Respect doesn't arise from coercion.
It forms when there is a trustworthy role, a meaningful function, and a quality you can accept as reasonable.
In a structure like today's, where public education has lost real trust, parents are anxious, and students feel the more important education happens outside of school, you can't prop up teachers' authority on its own.
Teachers' authority isn't restored by slogans.
It recovers only when trust in the entire education system recovers alongside it.
In the end, there's only one question.
How do we keep people from being pushed out of quality education simply because they have no money?
How do we make public education, at the very least, "a system that is trustworthy by default"?
If we can't answer this question, all that's left is every individual fending for themselves.

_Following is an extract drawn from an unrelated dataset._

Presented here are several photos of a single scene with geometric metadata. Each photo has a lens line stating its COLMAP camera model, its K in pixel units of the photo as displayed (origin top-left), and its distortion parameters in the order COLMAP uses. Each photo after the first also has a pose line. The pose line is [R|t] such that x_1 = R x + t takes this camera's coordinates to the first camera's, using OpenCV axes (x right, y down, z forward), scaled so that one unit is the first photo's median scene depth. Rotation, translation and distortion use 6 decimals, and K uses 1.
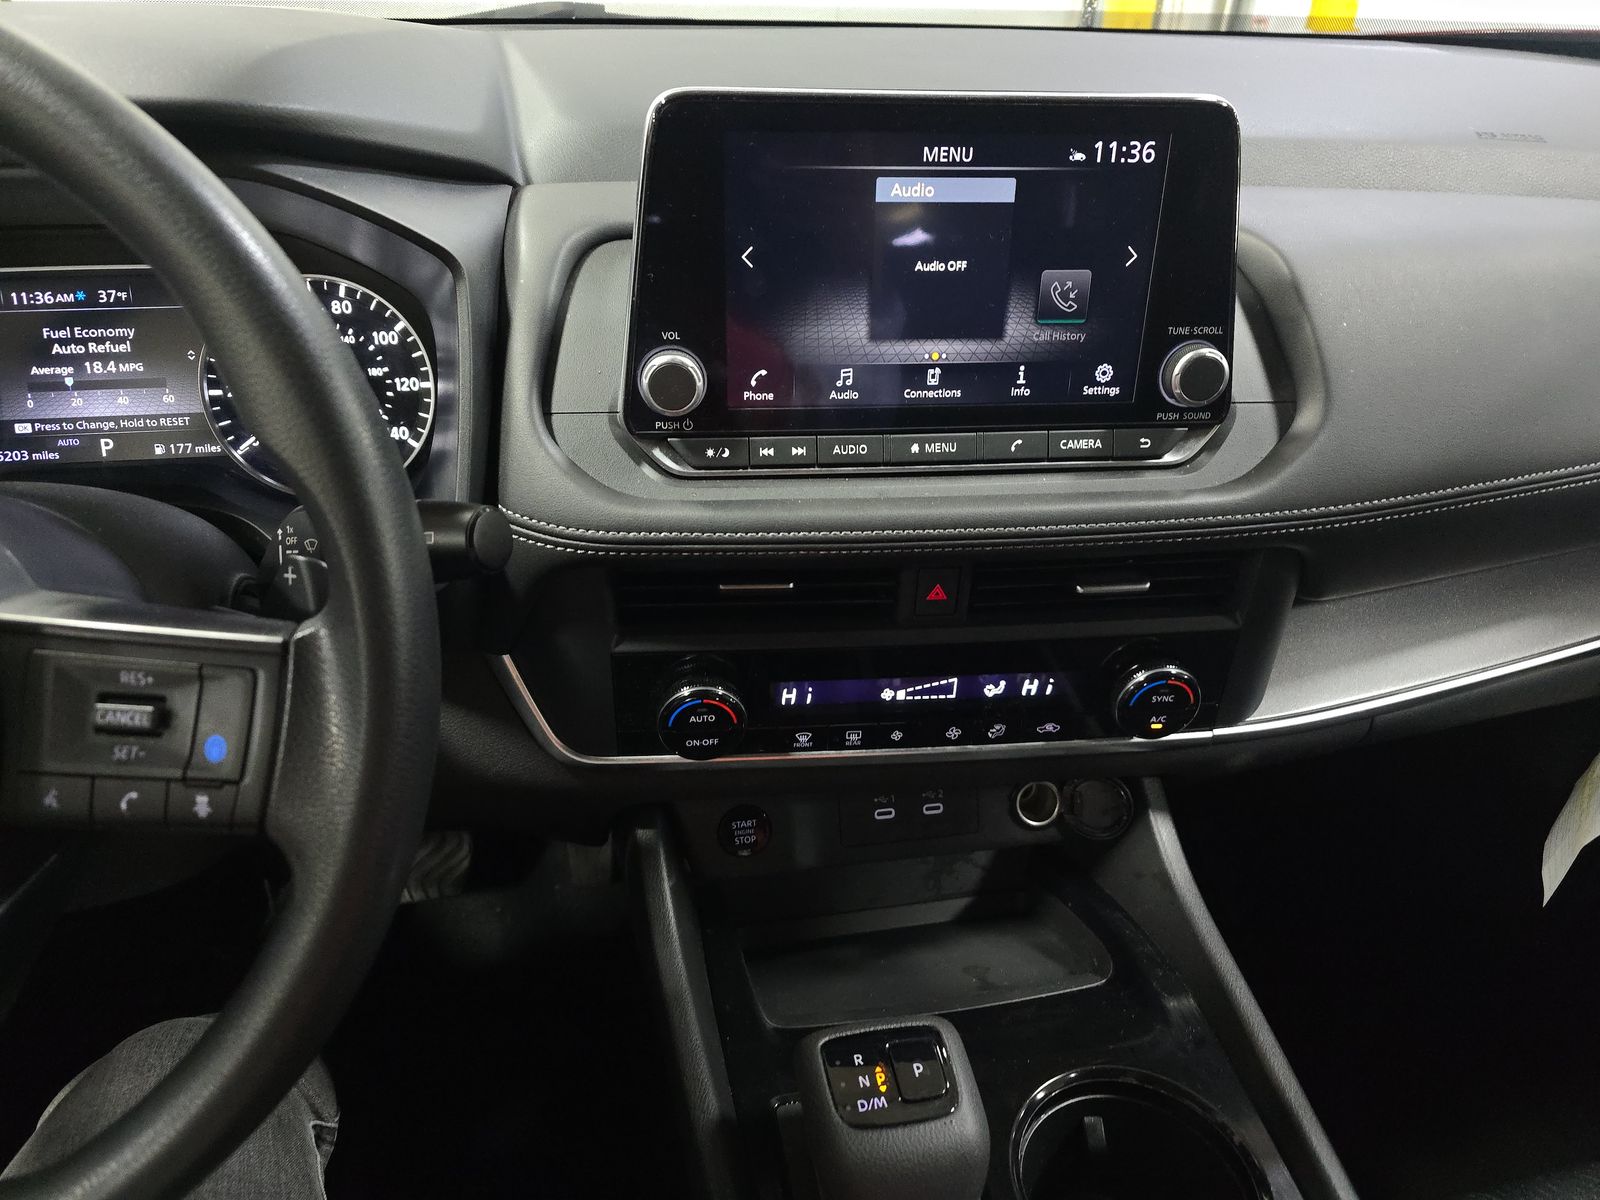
lens RADIAL K [[1088.9, 0, 800.0], [0, 1088.9, 600.0], [0, 0, 1]] dist [0.074795, -0.077919]
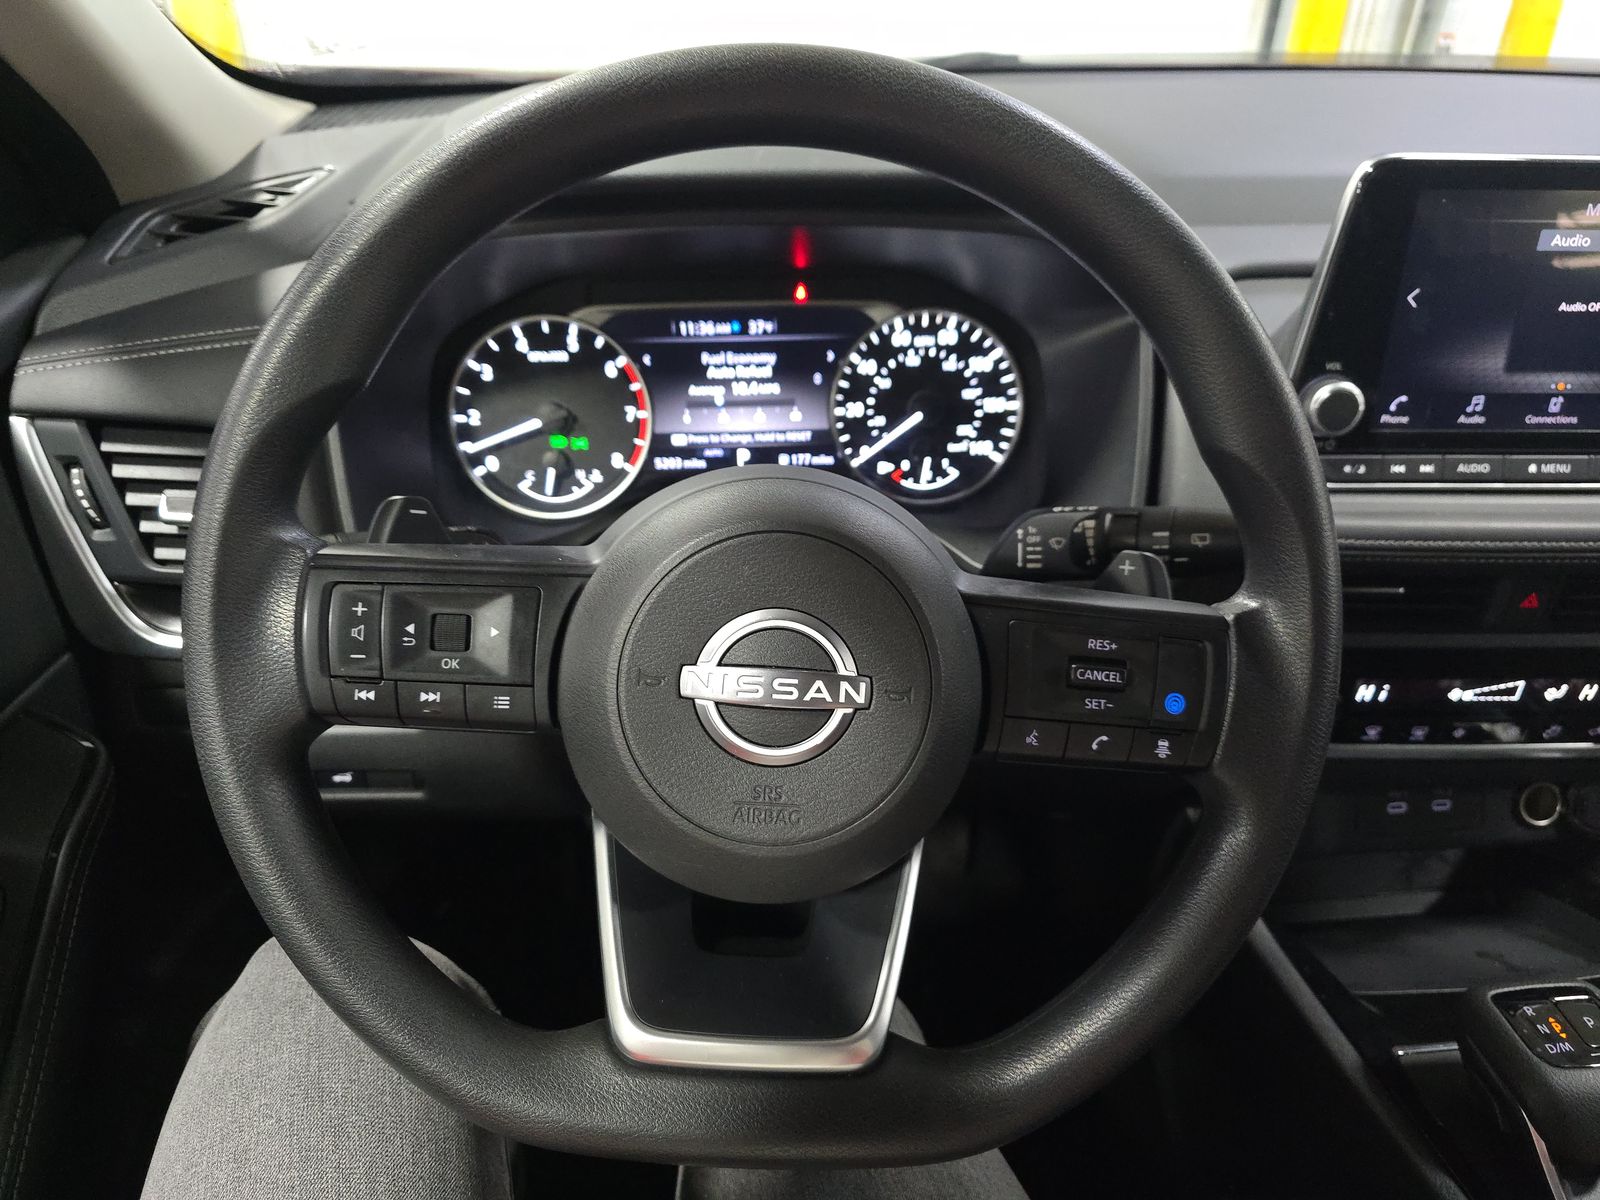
lens RADIAL K [[1096.8, 0, 800.0], [0, 1096.8, 600.0], [0, 0, 1]] dist [0.051470, -0.073466]
pose [[0.996374, 0.028659, -0.080108, -0.475822], [-0.029801, 0.999470, -0.013092, 0.026373], [0.079691, 0.015431, 0.996700, -0.147741]]
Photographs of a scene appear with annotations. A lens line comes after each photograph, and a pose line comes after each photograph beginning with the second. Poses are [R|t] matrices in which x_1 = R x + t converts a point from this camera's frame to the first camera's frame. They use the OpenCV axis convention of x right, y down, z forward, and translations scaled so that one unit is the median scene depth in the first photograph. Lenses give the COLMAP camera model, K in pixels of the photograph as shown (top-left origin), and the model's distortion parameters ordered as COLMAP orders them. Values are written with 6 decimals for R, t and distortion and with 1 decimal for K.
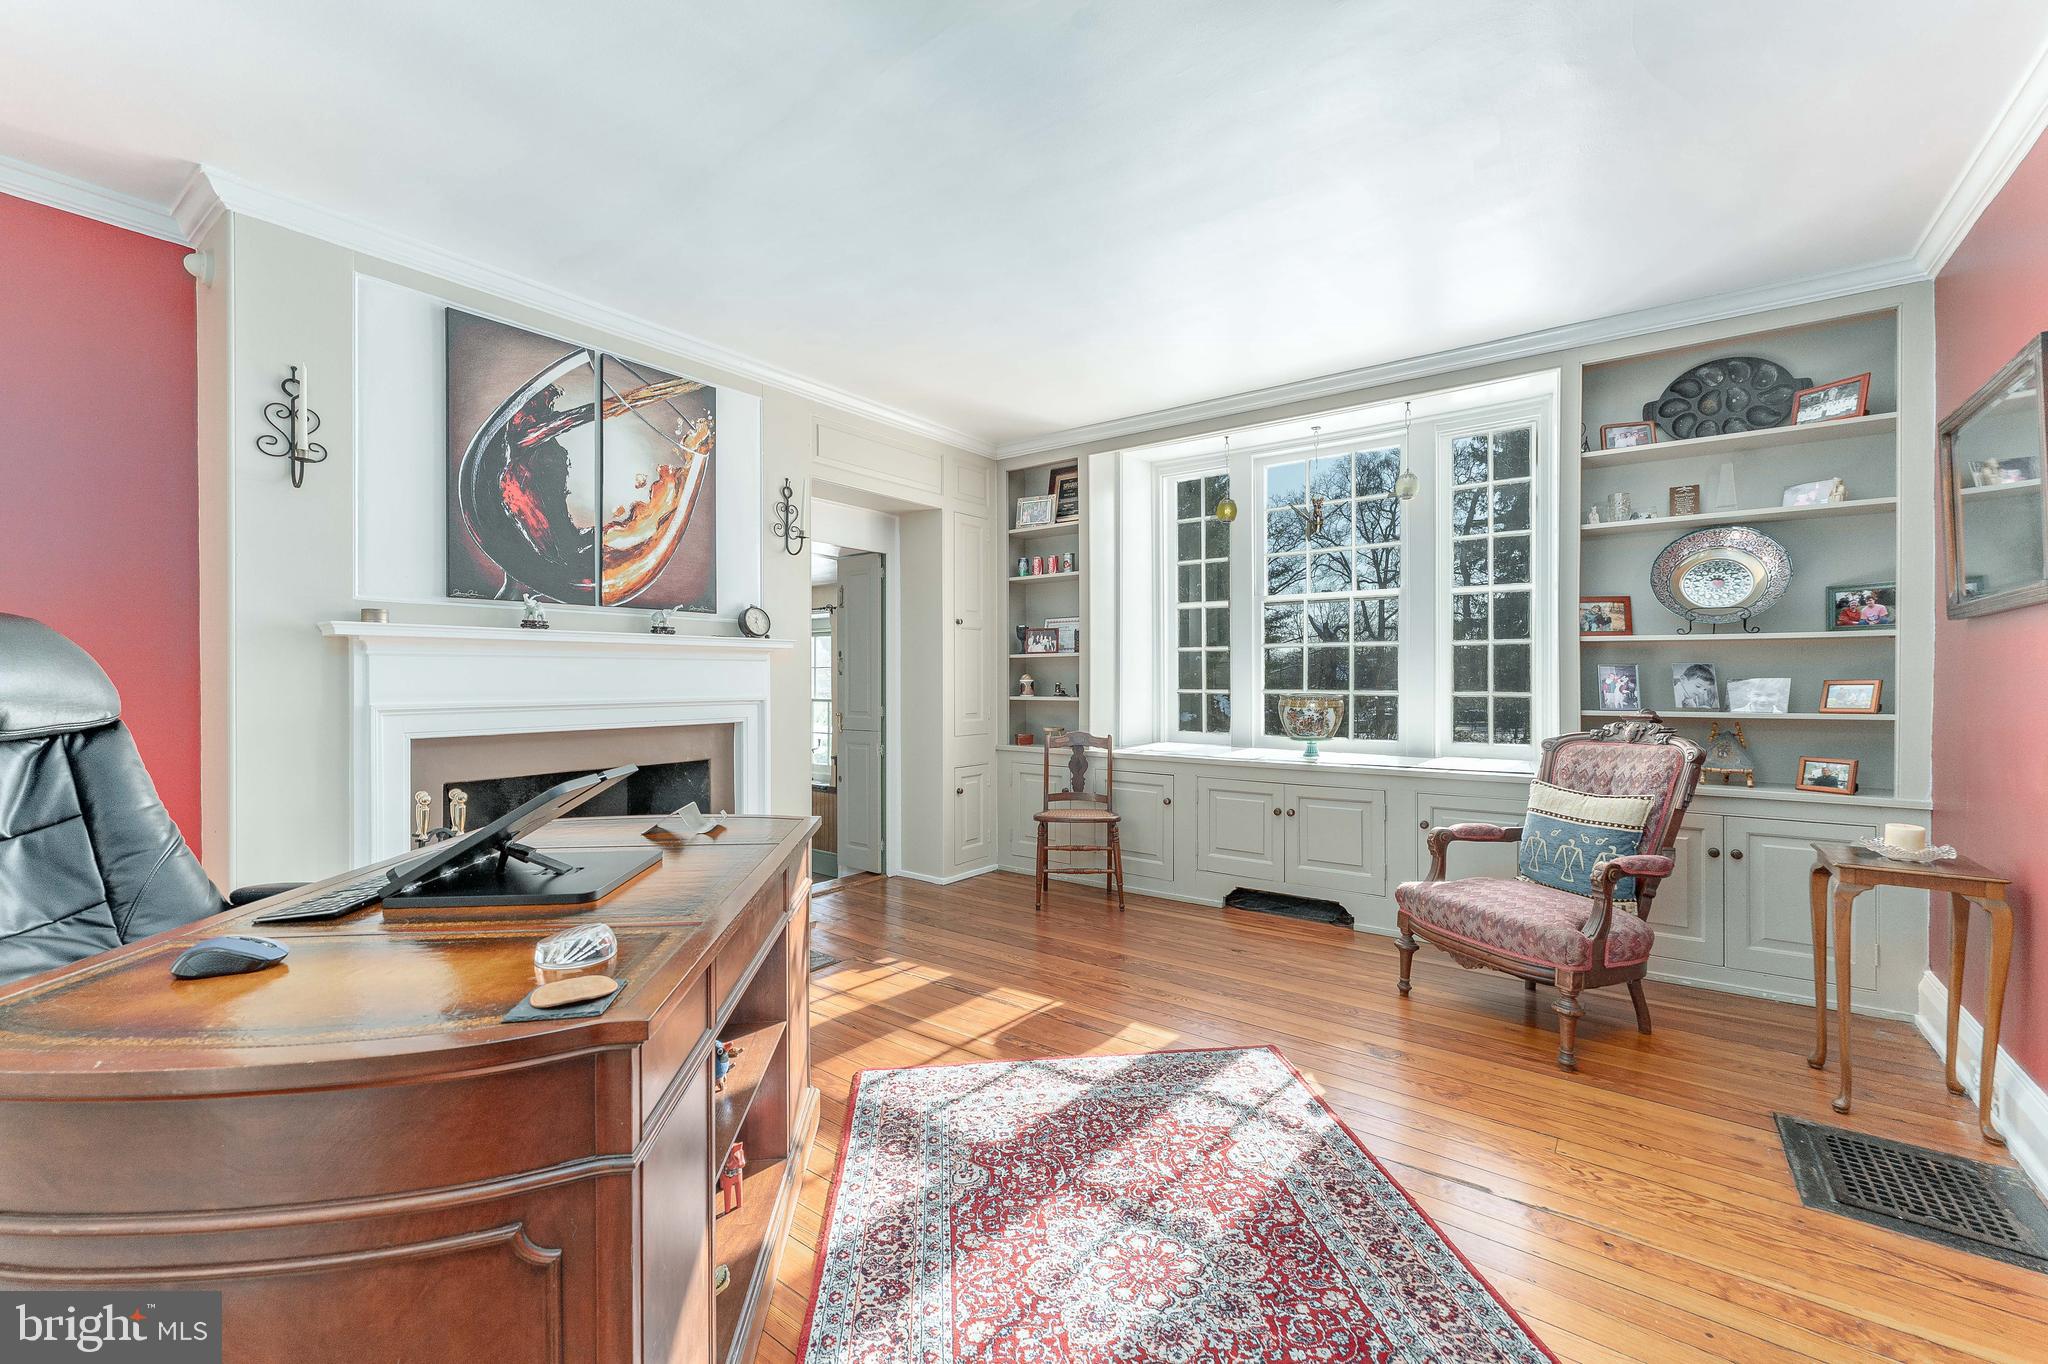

Households with money find an escape route; households without learn resignation.
And society ends up layering on more and more moral language so as not to see that gap.
But a fresh coat of paint doesn't change the structure.
It's a problem of the structure the adults built.
And if we can't change that structure, the options left to anyone who wants good education grow ever simpler.
Hold on at a steep price,
or leave altogether.
A structure in which a lack of money lands you in a wholly different tier of education is hard to call normal.
But accessibility alone is not enough.
Education doesn't get better on its own just because you leave the door open. Without competition, quality eventually stalls. In a structure where places that teach well and places that teach badly are treated the same, the motivation to do better can't survive for long either.
Everyone should be able to access good education. At the same time, within that access, quality competition among schools, teachers, and educational institutions must clearly stay alive. Good education should earn greater rewards, and bad education should either improve or be weeded out. Only then does the overall level rise.
Competition without accessibility turns education into a privilege,
and accessibility without competition drags education down to a leveled-down mediocrity.
European education models, such as France's, are worth referencing within this balance, at least on the accessibility side.
That said, the model itself can't be taken as the answer wholesale. Education must be open to everyone, but at the same time it must be a structure in which better education survives.